The bank submitted the instruction to the president’s office for re-issue on December 6, and it was made public on January 3.
“The instruction has been issued before,” said a senior official in the foreign exchange management department, who asked to remain anonymous. “But people didn’t abide by it and so we’ve issued [the notice] again.”
The Central Bank wants to make sure it is clear that it does not discriminate between different sectors – the use the kyat should be applied across the whole economy, he said. The instruction means that government-owned and private entities from hotels and restaurants to airlines and international schools, should use the kyat, he said.
But international payments present a separate problem. Myanmar importers should not be buying their own dollars to carry out international transactions independently. Instead, as Central Bank regulation stipulates, they should take the equivalent amount of kyat to a local bank, which will make the foreign currency purchase on their behalf.

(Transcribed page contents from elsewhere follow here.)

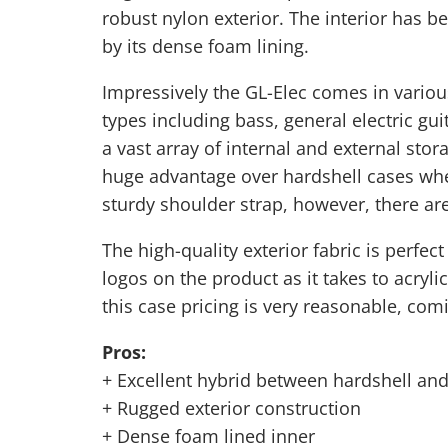
robust nylon exterior. The interior has b
by its dense foam lining.
Impressively the GL-Elec comes in various
types including bass, general electric gui
a vast array of internal and external sto
huge advantage over hardshell cases wher
sturdy
shoulder strap
, however, there ar
The high-quality exterior fabric is perfec
logos on the product as it takes to acryli
this case pricing is very reasonable, com
Pros:
+ Excellent hybrid between hardshell and
+ Rugged exterior construction
+ Dense foam lined inner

The Central Bank official admitted that at present lenders are unable to provide such services – largely due to a shortage of US dollars, by far the most common currency for international transactions – and the Central Bank is well aware that many importers have no choice but to seek dollars on the informal market. The Central Bank wants to make this a “reality”, the official said, although it will have to happen gradually, and while he hinted at the possibility of more instructions being issued he would not comment further.
U Than Lwin, a senior adviser to KBZ and formed deputy chair of the Central Bank, said that banks were helping traders make foreign currency transactions, but that they were limited by a shortage of foreign currency.
“Sometimes the bank has enough foreign currency [to make the payment for the trader] and sometimes not,” he said. Better cooperation among banks was necessary to help lenders access enough foreign currency to help customers, he added.
The country has a functioning interbank market for foreign exchange, but it falls short of answering banks’ needs. Central Bank daily auctions of dollars are likewise unable to sate dollar demand, given that the economy relies hugely on imports across a variety of sectors.
A separate but related issue is that when the exchange rate between the US dollar and the kyat is volatile it leaves lenders that facilitate US dollar transactions open to exchange rate risk. The Central Bank’s official reference rate moved more than 5 percent in less than three weeks last month.
U Maung Maung Lay, vice chair of the Union of Myanmar Federation of Chamber of Commerce and Industry, agreed that local traders had little option at present but to pay for imports directly in foreign currency.
“There needs to be a situation where businesspersons can make [foreign currency] payment [for imports] with kyat currency [through banks],” he said. His suggestion is a system where a prospective importer approaches a local bank, which in turn applies to the Central Bank – giving details of the importers name and the nature of the transaction – and receives the relevant amount of foreign currency.
“If the Central Bank deals with the foreign currency [needs] it will be ok,” he said, adding that he agreed the kyat should be used more widely.
“In other countries they use their own currency for everything, getting visas from the embassy, whatever,” he said. Fees for the majority of visas for Myanmar are charged in US dollars. “The value of Myanmar’s currency is gradually falling because we don’t value its use [in the local economy],” said U Maung Maung Lay.
But for the kyat to be more widely used there needs to be clear rules and regulations, he said.
“It [won’t happen] if there is no specific law,” he said.